Belge Bölümü>
::::::::::
Emsal Mahkeme Kararı İzmir 3. Asliye Ticaret Mahkemesi 2019/209 E. 2022/211 K. 15.03.2022 T.

Görüntülediğiniz mahkeme kararı henüz kesinleşmemiştir. Yararlı olması amacıyla eklenmiştir.

T.C.
İZMİR
3. ASLİYE TİCARET MAHKEMESİ

ESAS NO : 2019/209
KARAR NO : 2022/211

DAVA : İtirazın İptali (Hizmet Sözleşmesinden Kaynaklanan)
DAVA TARİHİ : 31/05/2019
KARAR TARİHİ : 15/03/2022

Mahkememizde görülmekte olan İtirazın İptali (Hizmet Sözleşmesinden Kaynaklanan) davasının yapılan açık yargılaması sonunda,
GEREĞİ DÜŞÜNÜLDÜ:
Davacı vekili tarafından Mahkememize sunulan dava dilekçesinde özetle; Davacı ile davalı arasında ticari satım ilişkisinden kaynaklı cari hesaba dayalı bir ilişkinin bulunduğu, bu kapsamda taraflar arasında ticari ilişkiye konu malların davalı tarafa teslimine rağmen davalı tarafça satıma konu malların bedeline ilişkin yapılan ödemeler hiç yada borcun tamamını karşılayacak şekilde yapılmadığı, bu kapsamda davalı tarafça borca karşılık olarak verilen ve karşılıksız çıkan çek bedelini aşan 273.458,48 TL kısmi alacağın tahsili amacıyla İzmir 5. İcra Müdürlüğü’nün …/… E. Sayılı dosyası üzerinden ilamsız takip başlatıldığı, davalı tarafından yapılan itirazın haksız olduğu, alacağın varlığının sabit olduğu, davalı tarafça 3 ATM’nin …/… E. Sayılı dosyası üzerinden konkordato talep edildiği, bu kapsamda mahkemece verilen karar nedeni ile başlatılan ilamsız takibin durduğu ve konkordatoya davacının dahil olduğu, konkordato projesinin uygulanabilir olmadığı kanaati ile konkordato talebinin reddine karar verildiği, takip konusu edilen alacak yönünden avans faizi istenmesinin hukuka uygun olduğu, bu yöndeki itirazın da yerinde olmadığı belirtilerek itirazın iptali ile alacağın % 20’den az olmamak üzere icra inkar tazminatının talep edildiği görülmüştür.
Dava dilekçesinin davalı şirkete tebliğ edildiği, adı geçen davalı şirket tarafından cevap verilmediği ve böylece taraf teşkilinin sağlandığı görülmekle davalı … Tekstil … Ltd Şti’nin iş bu davayı inkar çerçevesinde savunduğu anlaşılmıştır.
::::::::::
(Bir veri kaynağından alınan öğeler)
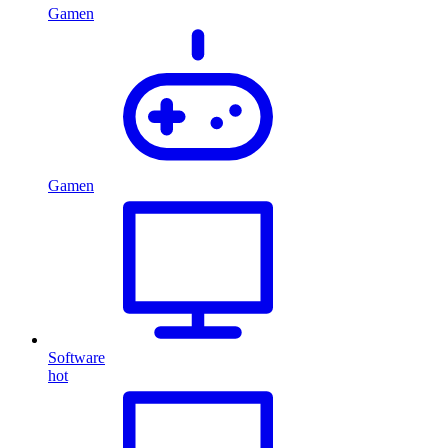
Gamen
Gamen
Software
hot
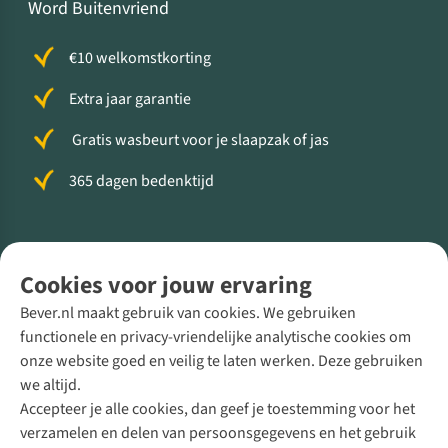
Word Buitenvriend
€10 welkomstkorting
Extra jaar garantie
Gratis wasbeurt voor je slaapzak of jas
365 dagen bedenktijd
Volg ons voor meer Buiten
Cookies voor jouw ervaring
Bever.nl maakt gebruik van cookies. We gebruiken
functionele en privacy-vriendelijke analytische cookies om
onze website goed en veilig te laten werken. Deze gebruiken
Direct advies van een Buitenexpert
we altijd.
Accepteer je alle cookies, dan geef je toestemming voor het
+31 (0)85 888 50 88
verzamelen en delen van persoonsgegevens en het gebruik
+31 6 12 28 49 80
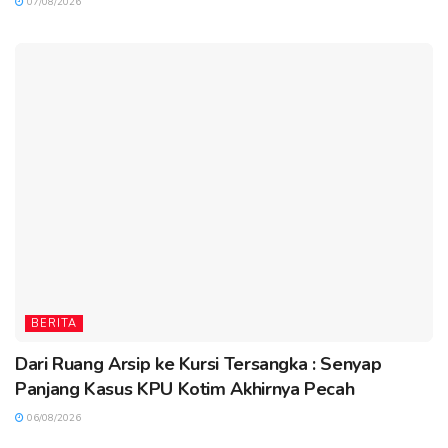
07/08/2026
BERITA
Dari Ruang Arsip ke Kursi Tersangka : Senyap
Panjang Kasus KPU Kotim Akhirnya Pecah
06/08/2026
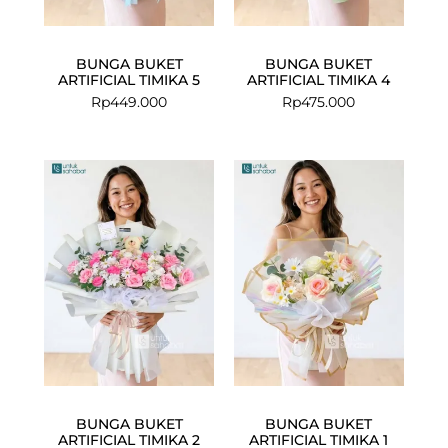
BUNGA BUKET
BUNGA BUKET
ARTIFICIAL TIMIKA 5
ARTIFICIAL TIMIKA 4
Rp
449.000
Rp
475.000
BUNGA BUKET
BUNGA BUKET
ARTIFICIAL TIMIKA 2
ARTIFICIAL TIMIKA 1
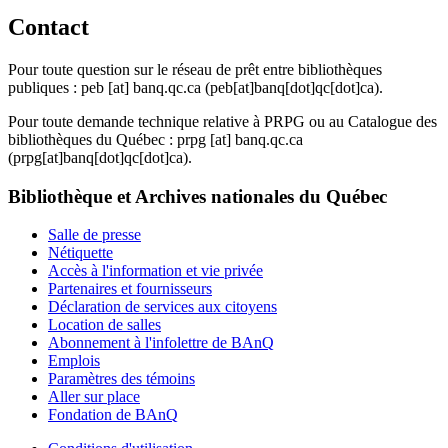
Contact
Pour toute question sur le réseau de prêt entre bibliothèques
publiques :
peb
[at]
banq.qc.ca
(peb[at]banq[dot]qc[dot]ca)
.
Pour toute demande technique relative à PRPG ou au Catalogue des
bibliothèques du Québec :
prpg
[at]
banq.qc.ca
(prpg[at]banq[dot]qc[dot]ca)
.
Bibliothèque et Archives nationales du Québec
Salle de presse
Nétiquette
Accès à l'information et vie privée
Partenaires et fournisseurs
Déclaration de services aux citoyens
Location de salles
Abonnement à l'infolettre de BAnQ
Emplois
Paramètres des témoins
Aller sur place
Fondation de BAnQ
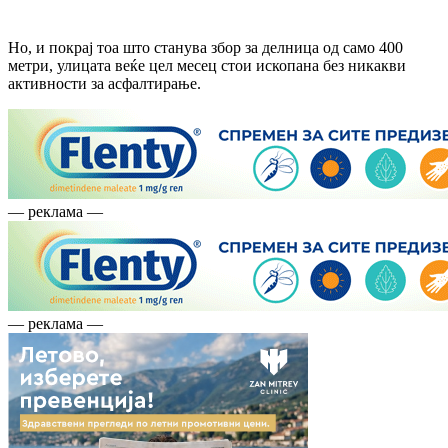
Но, и покрај тоа што станува збор за делница од само 400
метри, улицата веќе цел месец стои ископана без никакви
активности за асфалтирање.
— реклама —
— реклама —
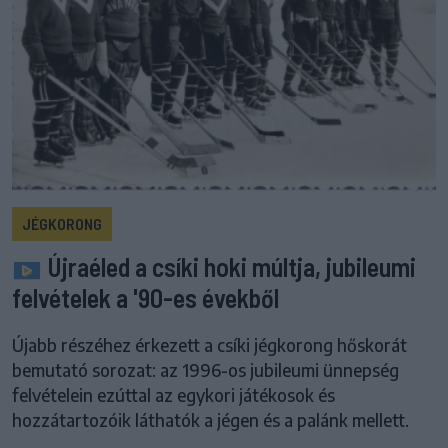
JÉGKORONG
Újraéled a csíki hoki múltja, jubileumi
felvételek a '90-es évekből
Újabb részéhez érkezett a csíki jégkorong hőskorát
bemutató sorozat: az 1996-os jubileumi ünnepség
felvételein ezúttal az egykori játékosok és
hozzátartozóik láthatók a jégen és a palánk mellett.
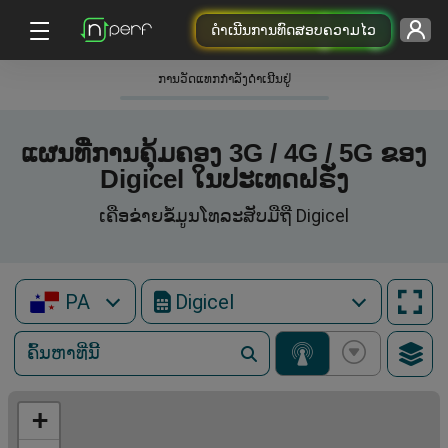
ດຳເນີນການທົດສອບຄວາມໄວ
ການວັດແທກກໍາລັງດໍາເນີນຢູ່
ແຜນທີ່ການຄຸ້ມຄອງ 3G / 4G / 5G ຂອງ
Digicel ໃນປະເທດຝຣັ່ງ
ເຄືອຂ່າຍຂໍ້ມູນໂທລະສັບມືຖື Digicel
PA
Digicel
+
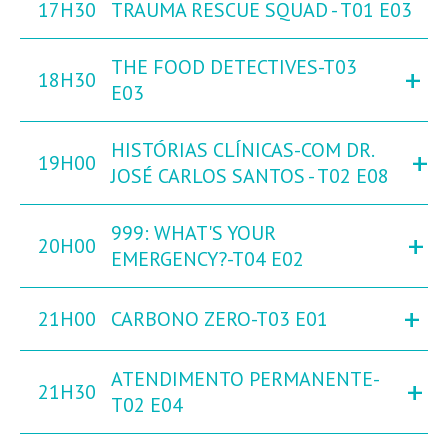
17H30
TRAUMA RESCUE SQUAD - T01 E03
THE FOOD DETECTIVES-T03
+
18H30
E03
HISTÓRIAS CLÍNICAS-COM DR.
+
19H00
JOSÉ CARLOS SANTOS - T02 E08
999: WHAT'S YOUR
+
20H00
EMERGENCY?-T04 E02
+
21H00
CARBONO ZERO-T03 E01
ATENDIMENTO PERMANENTE-
+
21H30
T02 E04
::::::::::
Görev Talimatı> Mahkeme kararını kaldığı yerden devam ettirerek yazın. Bu verilerin mahkeme kararıyla hiçbir ilgisi yoktur.

Cevap Alanı>
DELİLLER:
İzmir 5. İcra Dairesi’nin …/… Esas sayılı icra dosyası aslı, Marmara Kurumlar Vergi Dairesi Müdürlüğü’nün yazı cevabı, Hasan Tahsin Vergi Dairesi Müdürlüğü’nün yazı cevapları, Bornova Vergi Dairesi Müdürlüğü’nün yazı cevabı, davacı kayıtlarının tetkikine esas İstanbul 16. ATM’nin …/… Talimat dosyası üzerinden SMMM Bilirkişisi … tarafından hazırlanan 18/08/2020 tarihli bilirkişi raporu, davacı kayıtlarının yeniden tetkikine dair İstanbul 19. ATM’nin …/… Talimat dosyası üzerinden SMMM Bilirkişisi … tarafından hazırlanan 23/08/2021 havale tarihli bilirkişi ek raporu, yine davacı kayıtlarının tetkikine dair İstanbul 12. ATM’nin …/… Talimat dosyası üzerinden SMMM Bilirkişisi … tarafından hazırlanan 05/01/2022 havale tarihli bilirkişi raporu dosyamız arasındadır.
İzmir 5. İcra Dairesi’nin …/… Esas sayılı icra dosyasının incelenmesinde; Mahkememiz davacısı tarafından davalı aleyhine 273.458,48 TL alacağın tahsili bakımından ilamsız takip başlatıldığı, takip dayanağının “davacının borçluya sattığı mal bedellerinden kaynaklanan ve davacının defterinde kayıtlı cari hesap alacağı” olarak belirtildiği, davalı yanca geniş anlamda yapılan borca itiraz ile takibin durdurulduğu görülmüştür.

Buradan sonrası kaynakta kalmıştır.